PROBLEM REQUIREMENTS
State how many lines of the material below contain the string "Report", matching case exactly. Give only the number.

LISTED ENTRIES
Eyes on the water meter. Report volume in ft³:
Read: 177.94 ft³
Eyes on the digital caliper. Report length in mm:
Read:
--
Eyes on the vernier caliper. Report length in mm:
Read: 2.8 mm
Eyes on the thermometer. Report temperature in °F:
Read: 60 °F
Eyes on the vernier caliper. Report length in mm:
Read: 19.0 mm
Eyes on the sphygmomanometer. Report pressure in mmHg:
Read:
...
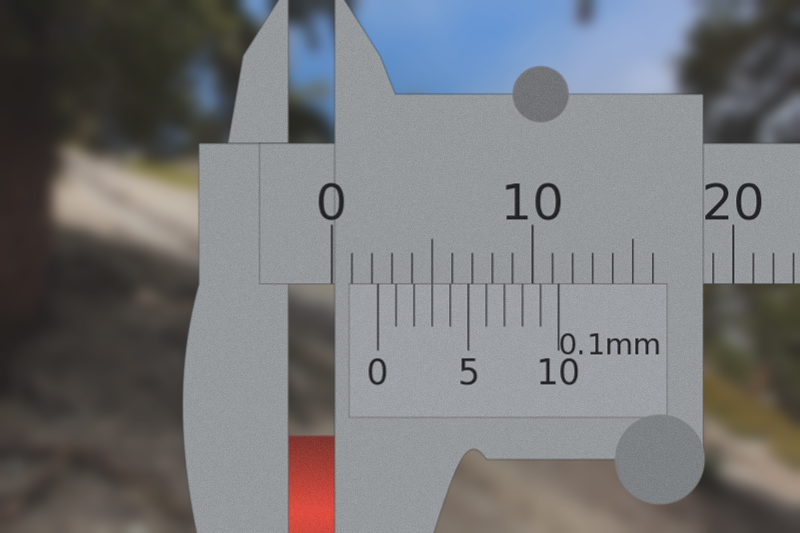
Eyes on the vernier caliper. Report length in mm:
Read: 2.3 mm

EXERCISE ANSWER
7